Nel solo mese di marzo di quest'anno, almeno otto giornalisti sono stati presi di mira e colpiti dai soldati israeliani in Cisgiordania e a Gerusalemme. Organizzazioni quali Reporter senza frontiere hanno chiesto la cessazione della criminosità israeliana e della mancanza di rispetto nei confronti delle norme internazionali e degli standard comportamentali.

In un report pubblicato lo scorso 1° aprile, i Reporter senza frontiere hanno pubblicato una dichiarazione nella quale affermavano che la loro organizzazione “disapprova la frequenza delle violazioni della libertà di stampa da parte delle forze di difesa israeliane, che sparano regolarmente ai giornalisti palestinesi”.

“I casi si susseguono sotto la più completa impunità – proseguono i Reporter senza frontiere – I soldati israeliani coinvolti vengono raramente puniti e, men che meno, disconosciuti dai superiori, che anzi approvano l'uso della violenza contro i giornalisti.
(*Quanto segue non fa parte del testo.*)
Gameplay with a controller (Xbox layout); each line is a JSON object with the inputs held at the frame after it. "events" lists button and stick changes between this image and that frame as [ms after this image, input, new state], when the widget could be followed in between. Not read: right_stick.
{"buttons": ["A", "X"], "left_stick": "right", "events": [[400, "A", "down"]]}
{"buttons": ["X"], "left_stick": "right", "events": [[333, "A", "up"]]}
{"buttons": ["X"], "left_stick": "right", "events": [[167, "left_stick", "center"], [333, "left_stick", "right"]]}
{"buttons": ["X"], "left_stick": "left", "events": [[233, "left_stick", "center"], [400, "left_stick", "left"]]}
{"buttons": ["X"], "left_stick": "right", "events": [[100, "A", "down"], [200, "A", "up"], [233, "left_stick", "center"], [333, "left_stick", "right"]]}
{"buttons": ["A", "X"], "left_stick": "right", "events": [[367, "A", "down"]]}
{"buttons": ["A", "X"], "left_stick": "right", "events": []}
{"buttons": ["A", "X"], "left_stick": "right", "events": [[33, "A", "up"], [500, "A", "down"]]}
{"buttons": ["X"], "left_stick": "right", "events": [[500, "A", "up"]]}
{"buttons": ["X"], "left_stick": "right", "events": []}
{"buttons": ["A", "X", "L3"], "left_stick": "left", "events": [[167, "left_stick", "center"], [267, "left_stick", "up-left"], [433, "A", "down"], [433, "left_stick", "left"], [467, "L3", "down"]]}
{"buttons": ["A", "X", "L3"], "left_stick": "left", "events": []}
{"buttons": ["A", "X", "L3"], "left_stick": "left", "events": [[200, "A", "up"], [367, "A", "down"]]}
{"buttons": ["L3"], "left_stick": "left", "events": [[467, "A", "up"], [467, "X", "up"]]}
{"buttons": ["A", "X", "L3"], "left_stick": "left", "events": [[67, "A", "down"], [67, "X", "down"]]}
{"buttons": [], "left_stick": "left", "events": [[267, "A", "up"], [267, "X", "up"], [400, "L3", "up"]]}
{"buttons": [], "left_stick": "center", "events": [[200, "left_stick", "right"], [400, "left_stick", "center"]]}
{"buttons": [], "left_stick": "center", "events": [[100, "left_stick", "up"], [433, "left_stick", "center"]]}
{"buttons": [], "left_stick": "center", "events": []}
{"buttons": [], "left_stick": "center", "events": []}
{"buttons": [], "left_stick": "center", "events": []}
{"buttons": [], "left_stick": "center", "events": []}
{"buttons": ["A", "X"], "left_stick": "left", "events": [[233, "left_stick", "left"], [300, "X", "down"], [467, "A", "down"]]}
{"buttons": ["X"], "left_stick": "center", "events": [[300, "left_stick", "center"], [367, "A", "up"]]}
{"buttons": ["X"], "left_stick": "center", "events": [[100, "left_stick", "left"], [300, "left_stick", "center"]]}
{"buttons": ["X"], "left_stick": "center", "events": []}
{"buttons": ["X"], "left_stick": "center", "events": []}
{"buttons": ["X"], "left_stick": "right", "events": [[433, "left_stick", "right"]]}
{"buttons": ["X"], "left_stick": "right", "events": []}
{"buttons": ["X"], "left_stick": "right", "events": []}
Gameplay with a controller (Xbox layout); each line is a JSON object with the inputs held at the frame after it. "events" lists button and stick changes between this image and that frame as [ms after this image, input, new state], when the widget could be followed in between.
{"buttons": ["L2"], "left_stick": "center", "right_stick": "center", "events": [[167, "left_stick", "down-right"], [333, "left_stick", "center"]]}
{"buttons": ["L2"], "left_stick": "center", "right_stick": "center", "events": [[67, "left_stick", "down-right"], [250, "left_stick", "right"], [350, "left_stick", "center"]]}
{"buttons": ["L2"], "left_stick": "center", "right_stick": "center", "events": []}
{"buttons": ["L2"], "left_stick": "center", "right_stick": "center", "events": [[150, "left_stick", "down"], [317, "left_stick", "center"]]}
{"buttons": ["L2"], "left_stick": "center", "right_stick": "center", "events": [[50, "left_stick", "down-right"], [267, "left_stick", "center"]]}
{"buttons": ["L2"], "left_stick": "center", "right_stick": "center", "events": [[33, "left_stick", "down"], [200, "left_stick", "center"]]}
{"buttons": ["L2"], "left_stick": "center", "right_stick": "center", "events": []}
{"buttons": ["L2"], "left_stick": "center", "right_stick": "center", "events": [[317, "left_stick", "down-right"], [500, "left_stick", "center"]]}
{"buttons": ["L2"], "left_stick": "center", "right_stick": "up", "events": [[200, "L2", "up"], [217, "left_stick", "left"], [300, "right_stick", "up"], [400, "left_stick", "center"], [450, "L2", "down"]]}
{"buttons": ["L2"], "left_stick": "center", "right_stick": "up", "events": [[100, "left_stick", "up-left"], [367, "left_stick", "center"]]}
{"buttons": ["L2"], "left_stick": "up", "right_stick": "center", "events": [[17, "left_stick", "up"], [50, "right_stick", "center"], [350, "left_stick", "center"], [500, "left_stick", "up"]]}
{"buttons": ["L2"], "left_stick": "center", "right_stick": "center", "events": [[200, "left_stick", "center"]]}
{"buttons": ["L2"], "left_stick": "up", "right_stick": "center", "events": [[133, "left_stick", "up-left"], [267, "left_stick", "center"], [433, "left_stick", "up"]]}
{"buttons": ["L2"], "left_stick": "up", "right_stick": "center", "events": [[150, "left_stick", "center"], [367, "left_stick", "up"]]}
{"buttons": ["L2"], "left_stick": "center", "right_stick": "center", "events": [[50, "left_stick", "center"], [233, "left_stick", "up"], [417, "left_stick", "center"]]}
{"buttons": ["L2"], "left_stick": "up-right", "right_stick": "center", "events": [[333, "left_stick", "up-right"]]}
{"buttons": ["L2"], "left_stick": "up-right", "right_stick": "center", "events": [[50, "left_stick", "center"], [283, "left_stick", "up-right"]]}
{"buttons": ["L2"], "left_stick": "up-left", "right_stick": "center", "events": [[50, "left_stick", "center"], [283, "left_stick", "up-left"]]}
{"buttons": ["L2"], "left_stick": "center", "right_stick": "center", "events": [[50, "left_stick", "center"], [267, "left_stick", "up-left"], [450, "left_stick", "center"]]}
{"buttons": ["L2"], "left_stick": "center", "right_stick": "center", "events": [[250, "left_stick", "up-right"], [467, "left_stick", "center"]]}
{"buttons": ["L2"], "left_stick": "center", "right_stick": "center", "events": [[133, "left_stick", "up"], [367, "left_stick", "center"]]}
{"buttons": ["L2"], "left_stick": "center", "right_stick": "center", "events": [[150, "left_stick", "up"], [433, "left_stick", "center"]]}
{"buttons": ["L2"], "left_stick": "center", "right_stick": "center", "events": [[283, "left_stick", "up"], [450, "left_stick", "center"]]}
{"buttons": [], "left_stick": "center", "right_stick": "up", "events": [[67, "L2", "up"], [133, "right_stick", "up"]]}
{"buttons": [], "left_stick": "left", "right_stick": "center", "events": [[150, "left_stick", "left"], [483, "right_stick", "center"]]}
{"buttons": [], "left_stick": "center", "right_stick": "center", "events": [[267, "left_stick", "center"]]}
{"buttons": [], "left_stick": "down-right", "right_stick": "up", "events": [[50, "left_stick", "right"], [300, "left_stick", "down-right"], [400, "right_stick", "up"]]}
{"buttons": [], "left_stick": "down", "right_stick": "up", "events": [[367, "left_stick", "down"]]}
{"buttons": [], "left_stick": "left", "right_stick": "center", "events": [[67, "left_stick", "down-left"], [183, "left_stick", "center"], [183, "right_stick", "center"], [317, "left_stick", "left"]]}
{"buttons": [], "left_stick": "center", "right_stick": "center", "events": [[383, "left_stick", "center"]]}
È ora che questo finisca”.

È stato anche riferito di addetti stampa e cameraman abbordati, minacciati, picchiati, perquisiti a fondo, arrestati ai checkpoint e imprigionati.

James Miller (2003)

Tra i morti vi è il cameraman gallese e produttore e regista premiato James Miller, raggiunto al collo da un proiettile mortale mentre filmava un documentario a Rafah. James si trovava insieme a un collega che sventolava una bandiera bianca. Il capitano Hib al-Heib sparò un solo colpo. Il documentario al quale James stava lavorando trattava dei bambini palestinesi.

L'indagine israeliana sull'episiodio ha assolto il soldato da ogni responsabilità, com'era prevedibile.

Raffaele Ciriello (2003)

A Ramallah, il giornalista italiano Raffaele Ciriello, fotografo freelance che lavorava per il Corriere della Sera, ricevette sei proiettili nel torace da una mitragliatrice montata su un carroarmato.

Raffaele era un veterano del giornalismo e aveva coperto storie in Afghanistan e Kosovo. In seguito alla sua morte, l'International Press Institute ha dichiarato che l'assassinio sembrava “parte di una strategia, pianificata dall'esercito israeliano, per controllare la copertura dei media sul recente insorgere di scontri armati nella regione”.

In entrambi questi casi, e in molti altri ancora, le “indagini” israeliane hanno normalmente liberato i soldati da ogni responsabilità, ignorandone i reati. Una simile impunità proseguirà solo se la comunità internazionale le permetterà di proseguire.